_What you are asked to do_. The full data, repeated exactly, is the only answer needed.

_Exercise inputs_.
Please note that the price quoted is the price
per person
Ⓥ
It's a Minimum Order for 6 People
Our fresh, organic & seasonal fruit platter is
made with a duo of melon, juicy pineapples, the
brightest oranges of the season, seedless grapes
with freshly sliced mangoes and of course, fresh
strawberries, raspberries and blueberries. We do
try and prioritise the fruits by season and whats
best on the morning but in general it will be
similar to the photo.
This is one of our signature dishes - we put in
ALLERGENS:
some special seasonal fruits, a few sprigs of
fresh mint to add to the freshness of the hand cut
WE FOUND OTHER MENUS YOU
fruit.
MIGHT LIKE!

_Answer space_.
Please note that the price quoted is the price
per person
Ⓥ
It's a Minimum Order for 6 People
Our fresh, organic & seasonal fruit platter is
made with a duo of melon, juicy pineapples, the
brightest oranges of the season, seedless grapes
with freshly sliced mangoes and of course, fresh
strawberries, raspberries and blueberries. We do
try and prioritise the fruits by season and whats
best on the morning but in general it will be
similar to the photo.
This is one of our signature dishes - we put in
ALLERGENS:
some special seasonal fruits, a few sprigs of
fresh mint to add to the freshness of the hand cut
WE FOUND OTHER MENUS YOU
fruit.
MIGHT LIKE!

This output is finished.